Dass zu diesen Aufmärschen auch Spitzenpolitiker wie Scholz und Baerbock kommen und sich volksnah und besorgt über die „Gefahr von Rechts“ geben, passt zur regierungsamtlichen Inszenierung des „Skandals“ und seiner medialen Bewältigung, stößt aber auf wohlmeinende Kritik seitens der immer auf optimale Durchschlagskraft der Regierungsvorhaben achtenden Presse: der „Spiegel“ mahnt, dass die Top-Riege der Machthaber auf den „spontanen“ Demos eigentlich nichts verloren hätte, weil sie dem „zivilgesellschaftlichen Widerstand“ die Wirksamkeit nehmen würden, wenn sie sich so demonstrativ an dessen Spitze stellt. Am Ende kommt das Volk noch darauf, auf welche Weise und für wessen Interessen es hier instrumentalisiert wird; davor möchte der „Spiegel“ seine Obrigkeit jedenfalls beschützen.

Dass die Kritik des „Spiegels“ eine wohlwollend-solidarische ist, die der Regierung nur helfen will, ihre Ziele besser zu erreichen, macht das Hamburger NATO-Blättchen in einer anderen Meldung deutlich, in dem dem geneigten Publikum gesagt wird, wo es gegen die rechten Feinde der Demokratie demonstrieren kann. (Bild 2)

Schließlich erfährt man noch, dass man „um 22:50 oder jetzt schon in der Mediathek“ eine erschütternde und entlarvende Reportage über AfD-Aussteiger sehen kann. WIE schrecklich diese Partei ist, verdeutlicht ein Ausschnitt aus dem Werk, in dem Ex-Mitglieder sich schwer enttäuscht zeigen von ihrer ehemaligen politischen Heimat, weil auf irgendeiner Veranstaltung irgendwelche Leute dem falschen AfD-Mann (nämlich dem inzwischen zu einer Art faschistischem Dämon erklärten thüringischen Rechtsaußen Höcke) falsch oder zu viel zugejubelt haben.

Nach all diesem Input über die abscheuliche und erzböse AfD und die finsteren Machenschaften, mit der diese gruselige Truppe unsere beste Demokratie aller Zeiten unterwandern und letztlich abschaffen will, sitzt der „Tagesschau“-Konsument erschrocken auf seinem Sofa und schwört sich und dem Ehepartner, den Kindern, Eltern, Arbeitskollegen und jedem, der es hören will, dass er auf jeden Fall auf der richtigen Seite, nämlich der des Staates, steht und NIEMALS eine Partei wählen würde, die gewissermaßen die moderne NSDAP ist.
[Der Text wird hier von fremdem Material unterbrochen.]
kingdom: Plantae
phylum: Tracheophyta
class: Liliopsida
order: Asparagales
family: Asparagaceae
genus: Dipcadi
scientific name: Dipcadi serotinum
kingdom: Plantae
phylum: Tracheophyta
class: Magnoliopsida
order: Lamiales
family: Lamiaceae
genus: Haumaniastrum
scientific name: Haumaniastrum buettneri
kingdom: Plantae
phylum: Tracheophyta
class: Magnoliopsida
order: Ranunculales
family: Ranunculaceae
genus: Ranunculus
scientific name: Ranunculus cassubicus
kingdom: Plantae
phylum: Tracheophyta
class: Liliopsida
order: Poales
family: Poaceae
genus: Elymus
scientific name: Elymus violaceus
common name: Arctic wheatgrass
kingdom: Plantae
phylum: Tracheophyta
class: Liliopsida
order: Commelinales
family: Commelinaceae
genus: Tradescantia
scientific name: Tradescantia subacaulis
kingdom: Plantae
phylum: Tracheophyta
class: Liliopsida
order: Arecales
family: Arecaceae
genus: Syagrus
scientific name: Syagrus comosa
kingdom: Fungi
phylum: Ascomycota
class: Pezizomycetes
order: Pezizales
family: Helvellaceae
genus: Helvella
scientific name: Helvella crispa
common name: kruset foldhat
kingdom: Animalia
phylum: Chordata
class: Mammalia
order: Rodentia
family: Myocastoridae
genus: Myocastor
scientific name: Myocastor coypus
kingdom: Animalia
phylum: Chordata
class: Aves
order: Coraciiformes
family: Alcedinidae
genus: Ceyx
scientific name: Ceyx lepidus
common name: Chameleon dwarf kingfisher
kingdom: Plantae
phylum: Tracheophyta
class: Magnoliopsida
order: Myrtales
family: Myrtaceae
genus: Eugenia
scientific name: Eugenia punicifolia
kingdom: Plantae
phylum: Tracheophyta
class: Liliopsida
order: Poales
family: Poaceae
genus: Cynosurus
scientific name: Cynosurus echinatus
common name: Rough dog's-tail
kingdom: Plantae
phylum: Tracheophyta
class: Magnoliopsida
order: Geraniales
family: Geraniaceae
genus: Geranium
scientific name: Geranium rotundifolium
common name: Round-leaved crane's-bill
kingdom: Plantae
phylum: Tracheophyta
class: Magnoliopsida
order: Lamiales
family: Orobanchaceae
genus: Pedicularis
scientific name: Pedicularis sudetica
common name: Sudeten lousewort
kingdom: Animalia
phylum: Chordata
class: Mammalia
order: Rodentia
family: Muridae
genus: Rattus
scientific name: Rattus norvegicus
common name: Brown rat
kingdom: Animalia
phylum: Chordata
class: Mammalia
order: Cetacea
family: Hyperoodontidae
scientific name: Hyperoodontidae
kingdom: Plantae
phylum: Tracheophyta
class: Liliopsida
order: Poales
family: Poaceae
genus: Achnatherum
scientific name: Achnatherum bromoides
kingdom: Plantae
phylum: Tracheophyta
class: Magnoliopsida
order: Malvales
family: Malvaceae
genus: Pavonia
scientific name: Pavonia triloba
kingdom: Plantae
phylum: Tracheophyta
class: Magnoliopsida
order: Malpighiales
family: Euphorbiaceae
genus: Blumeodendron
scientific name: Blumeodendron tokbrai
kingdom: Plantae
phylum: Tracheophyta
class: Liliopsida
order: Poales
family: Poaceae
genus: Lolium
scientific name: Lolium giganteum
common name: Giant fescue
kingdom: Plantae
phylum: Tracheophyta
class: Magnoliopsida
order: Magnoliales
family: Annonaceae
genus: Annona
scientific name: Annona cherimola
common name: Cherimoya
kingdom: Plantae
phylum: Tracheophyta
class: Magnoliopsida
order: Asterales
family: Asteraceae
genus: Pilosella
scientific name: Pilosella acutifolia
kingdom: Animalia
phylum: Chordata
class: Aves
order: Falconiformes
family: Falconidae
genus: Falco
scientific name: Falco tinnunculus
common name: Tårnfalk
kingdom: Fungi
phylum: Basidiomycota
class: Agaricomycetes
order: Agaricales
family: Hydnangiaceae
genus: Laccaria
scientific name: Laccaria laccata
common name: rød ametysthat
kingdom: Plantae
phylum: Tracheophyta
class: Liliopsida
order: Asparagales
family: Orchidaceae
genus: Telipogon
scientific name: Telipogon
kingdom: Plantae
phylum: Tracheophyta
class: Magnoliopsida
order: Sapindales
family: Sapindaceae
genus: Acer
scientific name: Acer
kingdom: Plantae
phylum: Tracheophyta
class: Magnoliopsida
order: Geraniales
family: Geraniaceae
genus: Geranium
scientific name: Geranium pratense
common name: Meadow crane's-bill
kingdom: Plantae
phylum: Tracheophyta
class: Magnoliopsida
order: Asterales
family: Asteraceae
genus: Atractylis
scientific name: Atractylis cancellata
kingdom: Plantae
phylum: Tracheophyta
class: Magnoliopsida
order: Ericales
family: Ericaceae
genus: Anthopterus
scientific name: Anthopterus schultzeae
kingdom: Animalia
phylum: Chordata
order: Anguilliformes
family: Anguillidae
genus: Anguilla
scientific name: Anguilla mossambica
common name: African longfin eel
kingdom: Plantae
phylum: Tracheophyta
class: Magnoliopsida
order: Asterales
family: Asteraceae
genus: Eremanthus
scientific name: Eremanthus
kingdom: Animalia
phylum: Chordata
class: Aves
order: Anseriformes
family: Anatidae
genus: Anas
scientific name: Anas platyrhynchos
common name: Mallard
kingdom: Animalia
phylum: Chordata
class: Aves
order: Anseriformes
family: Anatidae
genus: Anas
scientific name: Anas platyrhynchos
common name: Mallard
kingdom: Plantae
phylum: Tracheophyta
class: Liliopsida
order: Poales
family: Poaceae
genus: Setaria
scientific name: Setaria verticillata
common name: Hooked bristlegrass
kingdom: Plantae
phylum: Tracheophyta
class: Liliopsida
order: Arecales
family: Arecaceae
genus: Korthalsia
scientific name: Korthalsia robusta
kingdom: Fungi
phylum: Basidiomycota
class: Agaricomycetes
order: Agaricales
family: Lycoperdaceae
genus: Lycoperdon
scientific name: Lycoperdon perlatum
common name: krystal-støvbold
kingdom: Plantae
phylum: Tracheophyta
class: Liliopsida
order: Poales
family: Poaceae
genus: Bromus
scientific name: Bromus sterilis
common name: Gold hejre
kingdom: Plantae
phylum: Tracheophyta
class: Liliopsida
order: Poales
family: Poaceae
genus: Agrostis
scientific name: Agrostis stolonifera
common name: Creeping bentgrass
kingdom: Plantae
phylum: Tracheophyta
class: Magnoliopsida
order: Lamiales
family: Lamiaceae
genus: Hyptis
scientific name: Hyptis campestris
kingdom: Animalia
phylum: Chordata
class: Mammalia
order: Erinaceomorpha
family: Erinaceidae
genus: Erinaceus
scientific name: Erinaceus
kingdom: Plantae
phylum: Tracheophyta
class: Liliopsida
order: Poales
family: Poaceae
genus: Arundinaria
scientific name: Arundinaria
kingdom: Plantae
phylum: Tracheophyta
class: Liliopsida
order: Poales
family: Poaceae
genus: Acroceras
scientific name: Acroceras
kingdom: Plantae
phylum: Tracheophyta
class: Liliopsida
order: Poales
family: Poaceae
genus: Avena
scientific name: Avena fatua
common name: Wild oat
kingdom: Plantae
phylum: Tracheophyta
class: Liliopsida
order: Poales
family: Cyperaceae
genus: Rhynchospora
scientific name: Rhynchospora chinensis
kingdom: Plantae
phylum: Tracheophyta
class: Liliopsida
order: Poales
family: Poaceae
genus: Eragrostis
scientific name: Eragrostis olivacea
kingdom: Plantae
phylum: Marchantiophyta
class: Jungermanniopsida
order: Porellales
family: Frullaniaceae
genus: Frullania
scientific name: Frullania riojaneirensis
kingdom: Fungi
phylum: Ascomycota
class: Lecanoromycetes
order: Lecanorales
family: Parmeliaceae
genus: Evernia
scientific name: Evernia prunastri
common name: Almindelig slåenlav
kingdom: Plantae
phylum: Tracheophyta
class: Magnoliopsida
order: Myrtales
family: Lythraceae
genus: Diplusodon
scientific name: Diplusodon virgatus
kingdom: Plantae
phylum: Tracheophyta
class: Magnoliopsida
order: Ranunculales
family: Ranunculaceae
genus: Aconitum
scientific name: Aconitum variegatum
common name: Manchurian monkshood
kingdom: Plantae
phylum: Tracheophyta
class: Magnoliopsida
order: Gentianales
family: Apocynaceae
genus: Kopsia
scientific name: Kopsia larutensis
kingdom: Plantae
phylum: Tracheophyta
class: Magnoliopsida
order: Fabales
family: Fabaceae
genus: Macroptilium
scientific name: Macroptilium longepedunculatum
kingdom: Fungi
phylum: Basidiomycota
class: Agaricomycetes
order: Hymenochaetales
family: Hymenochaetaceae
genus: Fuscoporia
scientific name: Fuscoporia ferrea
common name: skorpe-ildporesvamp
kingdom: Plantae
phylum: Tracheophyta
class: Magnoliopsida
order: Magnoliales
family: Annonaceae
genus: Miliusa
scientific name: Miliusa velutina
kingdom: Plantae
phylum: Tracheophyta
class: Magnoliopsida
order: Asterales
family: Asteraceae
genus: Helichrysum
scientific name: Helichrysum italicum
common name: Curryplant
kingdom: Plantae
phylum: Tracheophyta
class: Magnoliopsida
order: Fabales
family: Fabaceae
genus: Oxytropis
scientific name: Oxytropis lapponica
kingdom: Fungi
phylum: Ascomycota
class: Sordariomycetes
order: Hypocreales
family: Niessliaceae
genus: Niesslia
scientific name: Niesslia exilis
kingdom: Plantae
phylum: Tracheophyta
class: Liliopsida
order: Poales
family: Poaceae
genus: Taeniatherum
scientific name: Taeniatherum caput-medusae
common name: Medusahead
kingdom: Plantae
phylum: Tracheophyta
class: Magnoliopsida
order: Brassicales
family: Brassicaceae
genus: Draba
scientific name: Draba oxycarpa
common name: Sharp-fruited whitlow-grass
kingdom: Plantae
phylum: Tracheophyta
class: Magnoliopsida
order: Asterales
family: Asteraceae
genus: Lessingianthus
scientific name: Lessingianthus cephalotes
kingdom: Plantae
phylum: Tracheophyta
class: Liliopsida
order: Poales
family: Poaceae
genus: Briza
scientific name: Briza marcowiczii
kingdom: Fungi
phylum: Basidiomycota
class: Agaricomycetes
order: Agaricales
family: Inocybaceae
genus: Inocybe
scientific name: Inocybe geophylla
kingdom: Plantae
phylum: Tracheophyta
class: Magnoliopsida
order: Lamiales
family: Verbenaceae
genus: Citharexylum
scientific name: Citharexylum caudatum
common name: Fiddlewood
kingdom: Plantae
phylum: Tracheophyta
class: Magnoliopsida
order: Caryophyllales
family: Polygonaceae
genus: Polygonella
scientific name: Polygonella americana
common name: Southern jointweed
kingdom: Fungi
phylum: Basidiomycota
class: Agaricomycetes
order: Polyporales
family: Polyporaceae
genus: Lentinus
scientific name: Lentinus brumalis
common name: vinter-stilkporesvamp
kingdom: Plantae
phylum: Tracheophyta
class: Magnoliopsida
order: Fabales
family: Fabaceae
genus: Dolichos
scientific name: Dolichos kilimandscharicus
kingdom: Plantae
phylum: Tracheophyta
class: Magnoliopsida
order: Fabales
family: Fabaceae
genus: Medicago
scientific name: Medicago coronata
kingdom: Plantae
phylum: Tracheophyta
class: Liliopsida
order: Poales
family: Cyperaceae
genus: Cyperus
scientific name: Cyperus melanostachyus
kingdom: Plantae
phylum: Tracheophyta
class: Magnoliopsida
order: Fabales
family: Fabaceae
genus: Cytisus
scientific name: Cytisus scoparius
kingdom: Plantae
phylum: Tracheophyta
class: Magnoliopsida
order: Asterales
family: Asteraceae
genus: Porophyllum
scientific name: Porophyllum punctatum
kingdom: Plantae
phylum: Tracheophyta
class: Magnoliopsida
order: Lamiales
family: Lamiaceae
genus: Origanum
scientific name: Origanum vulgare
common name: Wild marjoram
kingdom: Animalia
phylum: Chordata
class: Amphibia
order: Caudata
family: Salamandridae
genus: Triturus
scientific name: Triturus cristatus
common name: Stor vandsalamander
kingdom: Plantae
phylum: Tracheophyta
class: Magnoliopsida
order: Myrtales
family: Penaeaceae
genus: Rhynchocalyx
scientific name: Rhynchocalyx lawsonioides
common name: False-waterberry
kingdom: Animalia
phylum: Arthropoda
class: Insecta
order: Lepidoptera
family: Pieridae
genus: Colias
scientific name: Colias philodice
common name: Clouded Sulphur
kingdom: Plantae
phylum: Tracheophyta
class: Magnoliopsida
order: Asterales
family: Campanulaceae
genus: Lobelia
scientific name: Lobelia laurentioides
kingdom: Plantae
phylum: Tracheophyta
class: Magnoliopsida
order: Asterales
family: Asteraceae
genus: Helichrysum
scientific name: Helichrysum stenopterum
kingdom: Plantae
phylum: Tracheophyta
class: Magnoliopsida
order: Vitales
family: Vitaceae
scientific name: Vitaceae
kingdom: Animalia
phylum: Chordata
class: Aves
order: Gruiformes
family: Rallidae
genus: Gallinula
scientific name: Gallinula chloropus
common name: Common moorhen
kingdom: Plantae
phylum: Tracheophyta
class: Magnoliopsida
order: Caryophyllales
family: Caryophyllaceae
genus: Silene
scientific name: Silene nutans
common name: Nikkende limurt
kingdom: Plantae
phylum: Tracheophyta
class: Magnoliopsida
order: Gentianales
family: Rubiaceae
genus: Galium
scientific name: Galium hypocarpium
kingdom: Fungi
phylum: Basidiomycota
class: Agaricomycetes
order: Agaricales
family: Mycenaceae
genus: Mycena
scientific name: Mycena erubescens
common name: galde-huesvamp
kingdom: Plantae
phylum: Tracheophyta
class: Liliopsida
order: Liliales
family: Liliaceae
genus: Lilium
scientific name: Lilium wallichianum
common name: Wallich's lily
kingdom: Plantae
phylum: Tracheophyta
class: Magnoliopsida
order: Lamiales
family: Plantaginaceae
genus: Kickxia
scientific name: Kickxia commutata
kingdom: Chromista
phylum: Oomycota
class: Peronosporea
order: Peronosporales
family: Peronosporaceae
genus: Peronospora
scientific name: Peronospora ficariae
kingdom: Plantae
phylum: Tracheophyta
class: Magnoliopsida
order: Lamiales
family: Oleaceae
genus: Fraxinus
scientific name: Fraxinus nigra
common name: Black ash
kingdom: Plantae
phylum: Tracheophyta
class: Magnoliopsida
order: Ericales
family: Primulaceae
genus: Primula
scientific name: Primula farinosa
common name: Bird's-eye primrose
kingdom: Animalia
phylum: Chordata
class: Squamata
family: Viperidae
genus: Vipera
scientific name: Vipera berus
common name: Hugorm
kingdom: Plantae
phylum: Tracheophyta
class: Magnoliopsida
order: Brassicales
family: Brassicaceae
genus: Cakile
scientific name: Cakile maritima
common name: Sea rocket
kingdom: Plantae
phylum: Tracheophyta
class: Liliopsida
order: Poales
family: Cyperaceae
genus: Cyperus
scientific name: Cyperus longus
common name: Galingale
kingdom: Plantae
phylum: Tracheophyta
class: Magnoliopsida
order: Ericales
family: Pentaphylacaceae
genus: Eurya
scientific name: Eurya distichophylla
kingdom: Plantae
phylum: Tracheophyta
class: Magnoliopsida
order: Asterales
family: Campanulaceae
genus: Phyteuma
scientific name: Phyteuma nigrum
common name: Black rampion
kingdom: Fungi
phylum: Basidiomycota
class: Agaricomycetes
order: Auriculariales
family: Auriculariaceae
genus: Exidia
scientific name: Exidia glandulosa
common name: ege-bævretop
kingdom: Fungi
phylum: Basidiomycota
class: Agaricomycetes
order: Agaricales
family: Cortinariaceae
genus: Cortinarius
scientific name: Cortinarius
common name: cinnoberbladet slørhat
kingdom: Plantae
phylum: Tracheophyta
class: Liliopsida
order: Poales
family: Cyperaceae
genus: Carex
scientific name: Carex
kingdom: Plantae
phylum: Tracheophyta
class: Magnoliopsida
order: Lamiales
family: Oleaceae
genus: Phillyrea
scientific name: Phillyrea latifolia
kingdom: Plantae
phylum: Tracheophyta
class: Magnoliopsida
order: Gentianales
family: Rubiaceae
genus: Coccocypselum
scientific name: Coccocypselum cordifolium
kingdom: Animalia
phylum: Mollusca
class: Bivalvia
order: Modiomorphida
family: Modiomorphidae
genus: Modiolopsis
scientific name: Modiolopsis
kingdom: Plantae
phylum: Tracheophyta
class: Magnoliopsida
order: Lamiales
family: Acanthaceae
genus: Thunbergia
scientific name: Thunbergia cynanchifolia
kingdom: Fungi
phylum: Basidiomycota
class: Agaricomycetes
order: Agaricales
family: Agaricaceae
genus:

So jedenfalls scheinen es sich die Programmmacher und Redakteure solcher Nachrichtensendungen zu denken, wobei sie sicherlich mit der gewohnheitsmäßigen Gedankenlosigkeit ihres Publikums rechnen können; eines Publikums, das sie selbst in jahrzehntelanger Abrichtung zu realitätsresistenten Konsumenten von „Nachrichten“ gemacht haben, die nichts anderes sind als eine Art Kindergartenversion der Welt, wie sie NATO und Regierung erklären.